**Exercise requirements**
Would you retype the listing below exactly as given?
Records for this exercise Start Marker
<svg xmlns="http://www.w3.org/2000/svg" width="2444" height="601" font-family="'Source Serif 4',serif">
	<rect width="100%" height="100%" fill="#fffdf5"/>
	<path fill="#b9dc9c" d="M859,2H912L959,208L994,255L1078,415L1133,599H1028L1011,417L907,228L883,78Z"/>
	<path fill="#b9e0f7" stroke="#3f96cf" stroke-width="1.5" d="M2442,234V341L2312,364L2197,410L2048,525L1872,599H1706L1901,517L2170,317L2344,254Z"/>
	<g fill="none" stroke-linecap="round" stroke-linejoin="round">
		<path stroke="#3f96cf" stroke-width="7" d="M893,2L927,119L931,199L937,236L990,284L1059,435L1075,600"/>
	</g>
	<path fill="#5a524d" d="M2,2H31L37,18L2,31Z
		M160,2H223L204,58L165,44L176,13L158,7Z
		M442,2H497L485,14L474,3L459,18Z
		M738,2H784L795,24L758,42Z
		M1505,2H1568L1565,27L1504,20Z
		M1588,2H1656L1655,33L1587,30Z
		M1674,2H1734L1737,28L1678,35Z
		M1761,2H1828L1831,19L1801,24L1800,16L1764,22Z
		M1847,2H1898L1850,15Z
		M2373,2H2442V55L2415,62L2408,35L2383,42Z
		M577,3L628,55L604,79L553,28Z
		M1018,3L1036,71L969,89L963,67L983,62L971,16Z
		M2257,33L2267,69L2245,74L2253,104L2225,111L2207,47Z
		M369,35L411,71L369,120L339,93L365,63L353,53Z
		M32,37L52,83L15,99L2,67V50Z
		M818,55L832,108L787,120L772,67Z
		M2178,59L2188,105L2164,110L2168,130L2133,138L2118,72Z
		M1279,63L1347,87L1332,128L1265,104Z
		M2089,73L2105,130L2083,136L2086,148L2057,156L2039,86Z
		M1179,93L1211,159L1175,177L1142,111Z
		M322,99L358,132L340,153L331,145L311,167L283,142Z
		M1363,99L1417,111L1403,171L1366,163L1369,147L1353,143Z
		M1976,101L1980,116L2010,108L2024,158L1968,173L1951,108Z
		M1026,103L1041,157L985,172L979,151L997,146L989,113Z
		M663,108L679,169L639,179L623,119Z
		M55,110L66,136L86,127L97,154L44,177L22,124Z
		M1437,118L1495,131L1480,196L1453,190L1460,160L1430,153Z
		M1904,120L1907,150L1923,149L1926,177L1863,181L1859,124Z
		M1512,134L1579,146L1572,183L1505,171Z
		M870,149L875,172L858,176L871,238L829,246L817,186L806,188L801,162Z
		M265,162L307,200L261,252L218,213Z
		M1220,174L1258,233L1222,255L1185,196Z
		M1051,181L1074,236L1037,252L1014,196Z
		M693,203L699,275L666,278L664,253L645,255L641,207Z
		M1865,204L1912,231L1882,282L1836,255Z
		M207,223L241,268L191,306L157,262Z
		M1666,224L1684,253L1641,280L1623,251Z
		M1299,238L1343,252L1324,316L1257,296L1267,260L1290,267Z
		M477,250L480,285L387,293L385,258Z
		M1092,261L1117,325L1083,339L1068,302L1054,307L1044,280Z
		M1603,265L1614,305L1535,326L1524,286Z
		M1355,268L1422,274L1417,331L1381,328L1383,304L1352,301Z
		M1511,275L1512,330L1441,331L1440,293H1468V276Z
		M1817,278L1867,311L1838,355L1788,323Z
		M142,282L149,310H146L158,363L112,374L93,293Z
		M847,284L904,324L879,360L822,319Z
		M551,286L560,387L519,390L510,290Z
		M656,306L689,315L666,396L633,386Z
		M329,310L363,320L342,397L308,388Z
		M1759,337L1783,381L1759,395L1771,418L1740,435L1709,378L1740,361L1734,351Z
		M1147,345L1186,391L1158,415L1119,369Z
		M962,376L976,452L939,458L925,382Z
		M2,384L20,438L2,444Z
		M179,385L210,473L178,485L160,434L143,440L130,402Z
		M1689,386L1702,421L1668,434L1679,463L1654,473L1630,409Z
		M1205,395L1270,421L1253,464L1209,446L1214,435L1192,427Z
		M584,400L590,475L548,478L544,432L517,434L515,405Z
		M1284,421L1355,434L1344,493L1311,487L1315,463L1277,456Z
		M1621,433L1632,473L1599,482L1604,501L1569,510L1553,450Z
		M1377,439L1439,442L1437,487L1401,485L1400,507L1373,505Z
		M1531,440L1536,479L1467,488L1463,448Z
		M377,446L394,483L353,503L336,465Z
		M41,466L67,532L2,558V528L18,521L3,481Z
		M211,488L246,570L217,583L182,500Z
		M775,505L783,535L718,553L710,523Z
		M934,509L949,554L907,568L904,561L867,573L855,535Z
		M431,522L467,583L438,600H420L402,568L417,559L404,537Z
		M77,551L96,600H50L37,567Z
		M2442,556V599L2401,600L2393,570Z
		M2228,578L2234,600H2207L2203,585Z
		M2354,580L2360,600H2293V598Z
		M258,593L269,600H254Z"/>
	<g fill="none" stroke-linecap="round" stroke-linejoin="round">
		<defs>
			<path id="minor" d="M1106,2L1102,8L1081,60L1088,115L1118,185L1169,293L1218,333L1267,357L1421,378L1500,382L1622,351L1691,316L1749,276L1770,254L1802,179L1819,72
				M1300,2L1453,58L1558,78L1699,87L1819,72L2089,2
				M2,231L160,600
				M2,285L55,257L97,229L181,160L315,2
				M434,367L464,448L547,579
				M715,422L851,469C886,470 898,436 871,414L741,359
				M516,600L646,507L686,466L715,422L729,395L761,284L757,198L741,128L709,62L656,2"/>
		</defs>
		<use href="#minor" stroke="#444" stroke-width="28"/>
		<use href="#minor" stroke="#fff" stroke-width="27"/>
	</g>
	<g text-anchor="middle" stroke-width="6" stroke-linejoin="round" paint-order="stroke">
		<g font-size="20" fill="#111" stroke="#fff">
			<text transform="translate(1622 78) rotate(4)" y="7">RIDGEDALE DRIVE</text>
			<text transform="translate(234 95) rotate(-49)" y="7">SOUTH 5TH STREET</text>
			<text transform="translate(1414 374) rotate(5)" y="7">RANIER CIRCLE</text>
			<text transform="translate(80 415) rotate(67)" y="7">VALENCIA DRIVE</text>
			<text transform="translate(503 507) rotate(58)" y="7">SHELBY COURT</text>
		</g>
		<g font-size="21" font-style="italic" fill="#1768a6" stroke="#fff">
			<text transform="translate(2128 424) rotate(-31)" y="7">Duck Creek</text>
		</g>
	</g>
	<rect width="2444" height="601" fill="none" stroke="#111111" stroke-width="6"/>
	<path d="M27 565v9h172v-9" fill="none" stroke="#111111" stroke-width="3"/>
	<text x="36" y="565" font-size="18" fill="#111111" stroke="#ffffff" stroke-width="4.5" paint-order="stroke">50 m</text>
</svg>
Records for this exercise End Marker
**Task answer**
<svg xmlns="http://www.w3.org/2000/svg" width="2444" height="601" font-family="'Source Serif 4',serif">
	<rect width="100%" height="100%" fill="#fffdf5"/>
	<path fill="#b9dc9c" d="M859,2H912L959,208L994,255L1078,415L1133,599H1028L1011,417L907,228L883,78Z"/>
	<path fill="#b9e0f7" stroke="#3f96cf" stroke-width="1.5" d="M2442,234V341L2312,364L2197,410L2048,525L1872,599H1706L1901,517L2170,317L2344,254Z"/>
	<g fill="none" stroke-linecap="round" stroke-linejoin="round">
		<path stroke="#3f96cf" stroke-width="7" d="M893,2L927,119L931,199L937,236L990,284L1059,435L1075,600"/>
	</g>
	<path fill="#5a524d" d="M2,2H31L37,18L2,31Z
		M160,2H223L204,58L165,44L176,13L158,7Z
		M442,2H497L485,14L474,3L459,18Z
		M738,2H784L795,24L758,42Z
		M1505,2H1568L1565,27L1504,20Z
		M1588,2H1656L1655,33L1587,30Z
		M1674,2H1734L1737,28L1678,35Z
		M1761,2H1828L1831,19L1801,24L1800,16L1764,22Z
		M1847,2H1898L1850,15Z
		M2373,2H2442V55L2415,62L2408,35L2383,42Z
		M577,3L628,55L604,79L553,28Z
		M1018,3L1036,71L969,89L963,67L983,62L971,16Z
		M2257,33L2267,69L2245,74L2253,104L2225,111L2207,47Z
		M369,35L411,71L369,120L339,93L365,63L353,53Z
		M32,37L52,83L15,99L2,67V50Z
		M818,55L832,108L787,120L772,67Z
		M2178,59L2188,105L2164,110L2168,130L2133,138L2118,72Z
		M1279,63L1347,87L1332,128L1265,104Z
		M2089,73L2105,130L2083,136L2086,148L2057,156L2039,86Z
		M1179,93L1211,159L1175,177L1142,111Z
		M322,99L358,132L340,153L331,145L311,167L283,142Z
		M1363,99L1417,111L1403,171L1366,163L1369,147L1353,143Z
		M1976,101L1980,116L2010,108L2024,158L1968,173L1951,108Z
		M1026,103L1041,157L985,172L979,151L997,146L989,113Z
		M663,108L679,169L639,179L623,119Z
		M55,110L66,136L86,127L97,154L44,177L22,124Z
		M1437,118L1495,131L1480,196L1453,190L1460,160L1430,153Z
		M1904,120L1907,150L1923,149L1926,177L1863,181L1859,124Z
		M1512,134L1579,146L1572,183L1505,171Z
		M870,149L875,172L858,176L871,238L829,246L817,186L806,188L801,162Z
		M265,162L307,200L261,252L218,213Z
		M1220,174L1258,233L1222,255L1185,196Z
		M1051,181L1074,236L1037,252L1014,196Z
		M693,203L699,275L666,278L664,253L645,255L641,207Z
		M1865,204L1912,231L1882,282L1836,255Z
		M207,223L241,268L191,306L157,262Z
		M1666,224L1684,253L1641,280L1623,251Z
		M1299,238L1343,252L1324,316L1257,296L1267,260L1290,267Z
		M477,250L480,285L387,293L385,258Z
		M1092,261L1117,325L1083,339L1068,302L1054,307L1044,280Z
		M1603,265L1614,305L1535,326L1524,286Z
		M1355,268L1422,274L1417,331L1381,328L1383,304L1352,301Z
		M1511,275L1512,330L1441,331L1440,293H1468V276Z
		M1817,278L1867,311L1838,355L1788,323Z
		M142,282L149,310H146L158,363L112,374L93,293Z
		M847,284L904,324L879,360L822,319Z
		M551,286L560,387L519,390L510,290Z
		M656,306L689,315L666,396L633,386Z
		M329,310L363,320L342,397L308,388Z
		M1759,337L1783,381L1759,395L1771,418L1740,435L1709,378L1740,361L1734,351Z
		M1147,345L1186,391L1158,415L1119,369Z
		M962,376L976,452L939,458L925,382Z
		M2,384L20,438L2,444Z
		M179,385L210,473L178,485L160,434L143,440L130,402Z
		M1689,386L1702,421L1668,434L1679,463L1654,473L1630,409Z
		M1205,395L1270,421L1253,464L1209,446L1214,435L1192,427Z
		M584,400L590,475L548,478L544,432L517,434L515,405Z
		M1284,421L1355,434L1344,493L1311,487L1315,463L1277,456Z
		M1621,433L1632,473L1599,482L1604,501L1569,510L1553,450Z
		M1377,439L1439,442L1437,487L1401,485L1400,507L1373,505Z
		M1531,440L1536,479L1467,488L1463,448Z
		M377,446L394,483L353,503L336,465Z
		M41,466L67,532L2,558V528L18,521L3,481Z
		M211,488L246,570L217,583L182,500Z
		M775,505L783,535L718,553L710,523Z
		M934,509L949,554L907,568L904,561L867,573L855,535Z
		M431,522L467,583L438,600H420L402,568L417,559L404,537Z
		M77,551L96,600H50L37,567Z
		M2442,556V599L2401,600L2393,570Z
		M2228,578L2234,600H2207L2203,585Z
		M2354,580L2360,600H2293V598Z
		M258,593L269,600H254Z"/>
	<g fill="none" stroke-linecap="round" stroke-linejoin="round">
		<defs>
			<path id="minor" d="M1106,2L1102,8L1081,60L1088,115L1118,185L1169,293L1218,333L1267,357L1421,378L1500,382L1622,351L1691,316L1749,276L1770,254L1802,179L1819,72
				M1300,2L1453,58L1558,78L1699,87L1819,72L2089,2
				M2,231L160,600
				M2,285L55,257L97,229L181,160L315,2
				M434,367L464,448L547,579
				M715,422L851,469C886,470 898,436 871,414L741,359
				M516,600L646,507L686,466L715,422L729,395L761,284L757,198L741,128L709,62L656,2"/>
		</defs>
		<use href="#minor" stroke="#444" stroke-width="28"/>
		<use href="#minor" stroke="#fff" stroke-width="27"/>
	</g>
	<g text-anchor="middle" stroke-width="6" stroke-linejoin="round" paint-order="stroke">
		<g font-size="20" fill="#111" stroke="#fff">
			<text transform="translate(1622 78) rotate(4)" y="7">RIDGEDALE DRIVE</text>
			<text transform="translate(234 95) rotate(-49)" y="7">SOUTH 5TH STREET</text>
			<text transform="translate(1414 374) rotate(5)" y="7">RANIER CIRCLE</text>
			<text transform="translate(80 415) rotate(67)" y="7">VALENCIA DRIVE</text>
			<text transform="translate(503 507) rotate(58)" y="7">SHELBY COURT</text>
		</g>
		<g font-size="21" font-style="italic" fill="#1768a6" stroke="#fff">
			<text transform="translate(2128 424) rotate(-31)" y="7">Duck Creek</text>
		</g>
	</g>
	<rect width="2444" height="601" fill="none" stroke="#111111" stroke-width="6"/>
	<path d="M27 565v9h172v-9" fill="none" stroke="#111111" stroke-width="3"/>
	<text x="36" y="565" font-size="18" fill="#111111" stroke="#ffffff" stroke-width="4.5" paint-order="stroke">50 m</text>
</svg>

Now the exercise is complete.